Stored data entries
□ □ □ □

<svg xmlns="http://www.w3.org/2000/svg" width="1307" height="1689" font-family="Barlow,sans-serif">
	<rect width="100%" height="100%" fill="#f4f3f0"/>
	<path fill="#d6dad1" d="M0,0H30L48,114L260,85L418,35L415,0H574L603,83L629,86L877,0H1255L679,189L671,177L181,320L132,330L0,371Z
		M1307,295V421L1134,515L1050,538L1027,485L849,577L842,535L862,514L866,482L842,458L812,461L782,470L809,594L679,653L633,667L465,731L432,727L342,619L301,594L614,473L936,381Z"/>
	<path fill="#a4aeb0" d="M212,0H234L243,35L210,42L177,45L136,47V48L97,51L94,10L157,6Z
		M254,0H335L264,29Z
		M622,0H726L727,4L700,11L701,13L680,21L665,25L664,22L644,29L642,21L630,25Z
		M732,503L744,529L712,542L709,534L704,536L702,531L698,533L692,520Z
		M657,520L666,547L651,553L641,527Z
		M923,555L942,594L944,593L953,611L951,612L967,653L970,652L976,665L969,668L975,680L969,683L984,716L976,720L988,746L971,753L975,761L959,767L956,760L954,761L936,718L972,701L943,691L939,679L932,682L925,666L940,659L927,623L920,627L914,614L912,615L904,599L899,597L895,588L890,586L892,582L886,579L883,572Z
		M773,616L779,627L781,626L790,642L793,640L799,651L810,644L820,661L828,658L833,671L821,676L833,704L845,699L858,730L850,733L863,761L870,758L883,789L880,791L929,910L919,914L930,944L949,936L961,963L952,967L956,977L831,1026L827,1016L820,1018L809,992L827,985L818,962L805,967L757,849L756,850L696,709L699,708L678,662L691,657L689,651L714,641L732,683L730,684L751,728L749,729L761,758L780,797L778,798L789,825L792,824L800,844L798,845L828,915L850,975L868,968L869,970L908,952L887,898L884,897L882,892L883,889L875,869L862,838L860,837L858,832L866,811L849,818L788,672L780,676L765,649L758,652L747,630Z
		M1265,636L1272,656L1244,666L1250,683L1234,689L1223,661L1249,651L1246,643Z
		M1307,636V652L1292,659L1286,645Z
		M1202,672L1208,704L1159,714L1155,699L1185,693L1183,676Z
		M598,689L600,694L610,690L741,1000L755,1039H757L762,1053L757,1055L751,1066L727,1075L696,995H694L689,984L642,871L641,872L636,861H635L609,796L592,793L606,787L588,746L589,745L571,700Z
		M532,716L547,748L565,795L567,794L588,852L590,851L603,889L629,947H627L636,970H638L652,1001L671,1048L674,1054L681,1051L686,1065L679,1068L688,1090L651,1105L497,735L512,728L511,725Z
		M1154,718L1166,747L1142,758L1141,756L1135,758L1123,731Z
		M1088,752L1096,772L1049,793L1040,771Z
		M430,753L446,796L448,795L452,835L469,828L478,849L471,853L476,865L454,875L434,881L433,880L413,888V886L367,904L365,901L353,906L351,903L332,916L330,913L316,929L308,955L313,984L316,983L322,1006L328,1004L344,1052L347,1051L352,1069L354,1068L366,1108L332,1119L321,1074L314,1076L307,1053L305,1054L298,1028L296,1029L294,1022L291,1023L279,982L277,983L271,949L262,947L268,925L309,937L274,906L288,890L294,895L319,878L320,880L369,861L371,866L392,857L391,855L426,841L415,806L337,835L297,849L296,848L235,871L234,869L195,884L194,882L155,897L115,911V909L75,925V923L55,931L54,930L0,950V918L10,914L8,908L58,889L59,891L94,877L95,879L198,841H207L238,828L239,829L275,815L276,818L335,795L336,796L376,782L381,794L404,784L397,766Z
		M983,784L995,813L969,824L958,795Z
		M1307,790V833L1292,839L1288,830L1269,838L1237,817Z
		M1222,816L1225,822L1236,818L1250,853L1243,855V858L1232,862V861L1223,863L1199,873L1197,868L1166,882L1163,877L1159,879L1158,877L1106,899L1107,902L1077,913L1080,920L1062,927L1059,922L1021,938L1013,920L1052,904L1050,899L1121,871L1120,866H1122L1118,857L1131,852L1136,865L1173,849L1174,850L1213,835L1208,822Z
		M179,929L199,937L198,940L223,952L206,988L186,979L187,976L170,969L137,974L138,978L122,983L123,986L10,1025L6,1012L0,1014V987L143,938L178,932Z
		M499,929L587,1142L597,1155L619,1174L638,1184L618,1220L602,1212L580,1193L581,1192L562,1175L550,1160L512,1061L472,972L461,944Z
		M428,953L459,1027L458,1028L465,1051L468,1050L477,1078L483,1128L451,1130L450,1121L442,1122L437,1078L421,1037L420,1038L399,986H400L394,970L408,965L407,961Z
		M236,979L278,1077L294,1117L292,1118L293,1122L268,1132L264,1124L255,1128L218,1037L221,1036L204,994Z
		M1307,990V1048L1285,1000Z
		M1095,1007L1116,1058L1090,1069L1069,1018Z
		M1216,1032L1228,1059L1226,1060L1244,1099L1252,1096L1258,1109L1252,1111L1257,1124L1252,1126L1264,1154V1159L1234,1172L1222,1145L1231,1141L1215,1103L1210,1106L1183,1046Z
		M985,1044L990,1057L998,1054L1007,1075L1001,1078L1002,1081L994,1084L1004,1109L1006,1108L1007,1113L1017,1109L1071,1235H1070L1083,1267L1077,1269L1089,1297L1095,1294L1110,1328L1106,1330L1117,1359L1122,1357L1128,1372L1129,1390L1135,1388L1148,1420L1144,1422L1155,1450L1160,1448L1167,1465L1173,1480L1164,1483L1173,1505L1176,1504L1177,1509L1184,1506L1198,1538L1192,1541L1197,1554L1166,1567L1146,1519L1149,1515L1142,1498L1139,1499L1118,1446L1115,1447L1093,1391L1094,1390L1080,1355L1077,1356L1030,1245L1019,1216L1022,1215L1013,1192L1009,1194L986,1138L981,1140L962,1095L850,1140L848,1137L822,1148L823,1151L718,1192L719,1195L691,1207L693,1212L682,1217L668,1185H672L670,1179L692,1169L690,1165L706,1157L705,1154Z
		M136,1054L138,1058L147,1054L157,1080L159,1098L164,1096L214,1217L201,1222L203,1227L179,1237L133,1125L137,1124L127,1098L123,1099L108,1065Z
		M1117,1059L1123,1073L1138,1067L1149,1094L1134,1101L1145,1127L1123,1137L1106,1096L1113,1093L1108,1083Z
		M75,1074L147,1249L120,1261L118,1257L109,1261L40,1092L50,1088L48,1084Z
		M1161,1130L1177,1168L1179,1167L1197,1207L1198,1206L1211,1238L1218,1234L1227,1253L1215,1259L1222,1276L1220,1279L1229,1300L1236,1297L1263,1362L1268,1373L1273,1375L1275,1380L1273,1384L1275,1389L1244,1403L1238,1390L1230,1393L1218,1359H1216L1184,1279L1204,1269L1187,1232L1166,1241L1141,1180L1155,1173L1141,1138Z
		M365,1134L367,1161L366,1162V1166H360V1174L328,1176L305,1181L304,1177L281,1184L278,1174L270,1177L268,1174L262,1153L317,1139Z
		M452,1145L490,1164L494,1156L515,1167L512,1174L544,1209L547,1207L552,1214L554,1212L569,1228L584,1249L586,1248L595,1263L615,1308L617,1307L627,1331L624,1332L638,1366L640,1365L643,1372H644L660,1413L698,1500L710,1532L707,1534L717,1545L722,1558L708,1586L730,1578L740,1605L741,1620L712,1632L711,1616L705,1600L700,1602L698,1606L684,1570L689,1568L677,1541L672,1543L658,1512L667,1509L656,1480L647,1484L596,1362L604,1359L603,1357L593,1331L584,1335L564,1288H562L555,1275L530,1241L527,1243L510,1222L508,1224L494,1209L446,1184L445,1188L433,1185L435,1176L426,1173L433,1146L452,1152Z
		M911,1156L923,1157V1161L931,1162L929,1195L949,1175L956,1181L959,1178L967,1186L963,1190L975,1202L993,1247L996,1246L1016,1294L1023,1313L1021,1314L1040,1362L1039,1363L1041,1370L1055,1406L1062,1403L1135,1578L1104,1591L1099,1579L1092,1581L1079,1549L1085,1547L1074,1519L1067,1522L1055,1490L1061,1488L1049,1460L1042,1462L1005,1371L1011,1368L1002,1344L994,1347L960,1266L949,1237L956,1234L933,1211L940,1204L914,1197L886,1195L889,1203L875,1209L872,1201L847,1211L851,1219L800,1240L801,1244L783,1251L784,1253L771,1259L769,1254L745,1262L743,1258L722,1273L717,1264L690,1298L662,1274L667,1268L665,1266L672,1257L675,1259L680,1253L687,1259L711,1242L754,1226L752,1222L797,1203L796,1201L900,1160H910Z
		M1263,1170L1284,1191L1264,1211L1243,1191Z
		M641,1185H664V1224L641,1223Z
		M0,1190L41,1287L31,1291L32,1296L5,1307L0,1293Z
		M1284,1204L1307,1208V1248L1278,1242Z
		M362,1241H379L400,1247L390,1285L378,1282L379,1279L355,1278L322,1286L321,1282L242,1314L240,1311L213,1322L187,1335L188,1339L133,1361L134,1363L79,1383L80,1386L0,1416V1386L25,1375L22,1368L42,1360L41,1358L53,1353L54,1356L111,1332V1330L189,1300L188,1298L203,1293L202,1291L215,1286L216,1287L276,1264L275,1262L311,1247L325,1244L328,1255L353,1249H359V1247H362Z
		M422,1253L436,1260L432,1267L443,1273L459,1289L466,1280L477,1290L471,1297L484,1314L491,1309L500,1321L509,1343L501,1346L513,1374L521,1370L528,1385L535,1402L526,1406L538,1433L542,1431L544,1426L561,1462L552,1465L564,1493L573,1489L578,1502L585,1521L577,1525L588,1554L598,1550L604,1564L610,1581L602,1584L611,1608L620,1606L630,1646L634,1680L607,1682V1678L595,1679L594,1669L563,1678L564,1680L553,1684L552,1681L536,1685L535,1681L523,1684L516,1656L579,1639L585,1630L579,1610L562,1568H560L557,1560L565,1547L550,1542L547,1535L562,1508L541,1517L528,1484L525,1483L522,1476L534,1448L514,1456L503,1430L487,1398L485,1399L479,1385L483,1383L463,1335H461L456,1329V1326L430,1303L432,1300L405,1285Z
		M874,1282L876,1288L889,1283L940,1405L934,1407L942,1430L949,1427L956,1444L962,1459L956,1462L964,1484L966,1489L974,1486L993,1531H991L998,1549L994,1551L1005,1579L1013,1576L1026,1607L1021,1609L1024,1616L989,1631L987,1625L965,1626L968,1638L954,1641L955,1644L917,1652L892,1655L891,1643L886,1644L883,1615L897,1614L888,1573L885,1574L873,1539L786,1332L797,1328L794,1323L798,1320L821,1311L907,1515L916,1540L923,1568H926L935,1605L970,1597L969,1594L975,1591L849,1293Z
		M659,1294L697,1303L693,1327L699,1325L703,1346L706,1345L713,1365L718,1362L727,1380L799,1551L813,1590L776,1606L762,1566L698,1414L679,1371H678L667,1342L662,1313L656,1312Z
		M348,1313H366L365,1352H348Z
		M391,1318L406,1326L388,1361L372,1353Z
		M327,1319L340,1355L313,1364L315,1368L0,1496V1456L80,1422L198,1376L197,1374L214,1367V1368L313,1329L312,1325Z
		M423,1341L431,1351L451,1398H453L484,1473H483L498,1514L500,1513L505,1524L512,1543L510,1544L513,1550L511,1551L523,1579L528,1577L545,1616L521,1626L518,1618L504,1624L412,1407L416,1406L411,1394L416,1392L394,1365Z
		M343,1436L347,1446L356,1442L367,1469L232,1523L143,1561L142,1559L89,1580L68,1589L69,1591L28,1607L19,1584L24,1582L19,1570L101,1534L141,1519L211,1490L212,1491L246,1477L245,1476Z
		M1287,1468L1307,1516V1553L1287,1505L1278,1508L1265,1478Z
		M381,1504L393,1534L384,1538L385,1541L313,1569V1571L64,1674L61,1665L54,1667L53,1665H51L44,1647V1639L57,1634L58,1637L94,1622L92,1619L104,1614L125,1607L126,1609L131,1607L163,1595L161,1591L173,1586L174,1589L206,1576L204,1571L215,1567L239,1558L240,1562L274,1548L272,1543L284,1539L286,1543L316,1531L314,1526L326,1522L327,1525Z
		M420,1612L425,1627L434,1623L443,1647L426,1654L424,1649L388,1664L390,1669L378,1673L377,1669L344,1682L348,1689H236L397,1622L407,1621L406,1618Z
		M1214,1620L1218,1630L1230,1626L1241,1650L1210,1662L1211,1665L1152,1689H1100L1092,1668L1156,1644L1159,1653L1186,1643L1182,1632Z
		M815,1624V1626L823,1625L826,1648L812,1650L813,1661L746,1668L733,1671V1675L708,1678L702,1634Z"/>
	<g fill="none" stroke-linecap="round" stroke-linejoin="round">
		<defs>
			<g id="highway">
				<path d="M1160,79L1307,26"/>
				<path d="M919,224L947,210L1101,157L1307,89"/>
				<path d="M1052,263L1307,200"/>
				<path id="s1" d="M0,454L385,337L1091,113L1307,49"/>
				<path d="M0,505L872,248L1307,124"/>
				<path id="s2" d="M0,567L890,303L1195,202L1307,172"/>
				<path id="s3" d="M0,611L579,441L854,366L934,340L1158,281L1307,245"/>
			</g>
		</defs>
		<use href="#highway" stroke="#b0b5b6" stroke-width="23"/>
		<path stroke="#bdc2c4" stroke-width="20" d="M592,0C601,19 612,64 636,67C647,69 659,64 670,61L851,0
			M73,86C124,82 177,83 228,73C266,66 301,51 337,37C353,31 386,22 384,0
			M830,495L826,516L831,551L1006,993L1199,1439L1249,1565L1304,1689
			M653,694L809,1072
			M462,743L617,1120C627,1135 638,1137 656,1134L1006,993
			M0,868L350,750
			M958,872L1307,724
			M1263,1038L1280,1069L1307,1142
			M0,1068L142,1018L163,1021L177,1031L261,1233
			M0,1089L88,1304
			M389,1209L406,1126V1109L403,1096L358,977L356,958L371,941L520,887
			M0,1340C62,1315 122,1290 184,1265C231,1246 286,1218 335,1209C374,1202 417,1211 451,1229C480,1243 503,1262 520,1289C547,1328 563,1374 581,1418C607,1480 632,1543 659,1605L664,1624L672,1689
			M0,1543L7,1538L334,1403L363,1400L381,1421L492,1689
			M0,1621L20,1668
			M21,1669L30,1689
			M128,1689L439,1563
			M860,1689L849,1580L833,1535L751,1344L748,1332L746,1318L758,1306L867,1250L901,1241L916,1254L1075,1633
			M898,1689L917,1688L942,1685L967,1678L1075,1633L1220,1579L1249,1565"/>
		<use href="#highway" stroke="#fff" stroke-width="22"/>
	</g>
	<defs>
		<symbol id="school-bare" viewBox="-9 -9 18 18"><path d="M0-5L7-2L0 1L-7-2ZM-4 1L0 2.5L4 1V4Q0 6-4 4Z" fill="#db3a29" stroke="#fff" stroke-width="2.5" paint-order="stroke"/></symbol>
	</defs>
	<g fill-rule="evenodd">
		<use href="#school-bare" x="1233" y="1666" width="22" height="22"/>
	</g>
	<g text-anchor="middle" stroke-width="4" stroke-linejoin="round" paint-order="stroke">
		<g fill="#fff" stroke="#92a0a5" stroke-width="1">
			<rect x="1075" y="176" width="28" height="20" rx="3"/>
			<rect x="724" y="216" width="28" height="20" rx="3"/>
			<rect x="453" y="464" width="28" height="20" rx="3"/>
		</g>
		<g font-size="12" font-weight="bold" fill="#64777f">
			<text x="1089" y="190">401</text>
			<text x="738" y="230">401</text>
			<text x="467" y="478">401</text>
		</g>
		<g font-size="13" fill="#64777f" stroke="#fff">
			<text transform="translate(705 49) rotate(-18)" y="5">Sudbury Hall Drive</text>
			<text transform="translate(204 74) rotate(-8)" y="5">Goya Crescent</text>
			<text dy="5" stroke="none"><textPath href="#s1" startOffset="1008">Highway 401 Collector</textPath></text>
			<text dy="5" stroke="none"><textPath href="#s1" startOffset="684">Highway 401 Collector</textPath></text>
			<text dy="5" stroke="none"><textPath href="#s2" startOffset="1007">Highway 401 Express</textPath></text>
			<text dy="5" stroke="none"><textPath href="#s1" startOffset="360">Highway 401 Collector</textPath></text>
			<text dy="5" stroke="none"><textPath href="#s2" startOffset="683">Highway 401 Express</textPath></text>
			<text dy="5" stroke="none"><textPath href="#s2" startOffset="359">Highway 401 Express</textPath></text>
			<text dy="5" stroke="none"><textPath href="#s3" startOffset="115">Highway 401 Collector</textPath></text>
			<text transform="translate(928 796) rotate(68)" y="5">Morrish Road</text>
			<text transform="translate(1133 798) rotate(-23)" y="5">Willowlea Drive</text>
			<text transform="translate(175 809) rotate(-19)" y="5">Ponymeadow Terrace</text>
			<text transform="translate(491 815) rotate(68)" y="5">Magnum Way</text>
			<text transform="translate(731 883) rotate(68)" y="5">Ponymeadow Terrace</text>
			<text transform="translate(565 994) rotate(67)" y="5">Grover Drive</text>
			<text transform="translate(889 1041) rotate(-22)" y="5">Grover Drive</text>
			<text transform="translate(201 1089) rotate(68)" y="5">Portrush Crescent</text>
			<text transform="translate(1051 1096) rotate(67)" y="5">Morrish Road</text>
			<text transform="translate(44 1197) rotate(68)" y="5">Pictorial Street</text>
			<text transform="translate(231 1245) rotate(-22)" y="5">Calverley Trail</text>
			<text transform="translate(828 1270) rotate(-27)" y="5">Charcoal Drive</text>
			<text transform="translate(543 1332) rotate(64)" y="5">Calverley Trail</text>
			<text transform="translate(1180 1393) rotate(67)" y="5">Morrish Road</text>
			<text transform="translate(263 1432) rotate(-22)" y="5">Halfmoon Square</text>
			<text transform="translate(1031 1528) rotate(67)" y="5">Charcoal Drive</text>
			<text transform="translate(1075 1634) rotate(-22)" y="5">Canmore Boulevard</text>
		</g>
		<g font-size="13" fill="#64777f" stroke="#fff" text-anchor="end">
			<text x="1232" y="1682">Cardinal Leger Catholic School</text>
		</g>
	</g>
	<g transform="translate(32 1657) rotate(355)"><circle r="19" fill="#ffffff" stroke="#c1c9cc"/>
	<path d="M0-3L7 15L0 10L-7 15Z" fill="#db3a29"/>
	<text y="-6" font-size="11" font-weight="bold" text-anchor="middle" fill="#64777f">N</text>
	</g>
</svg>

□ □ □ □

## AIM OF THE TASK
Using the records above, work out how many lines hold the string "round"; answer with that number alone.

## TASK SOLUTION
2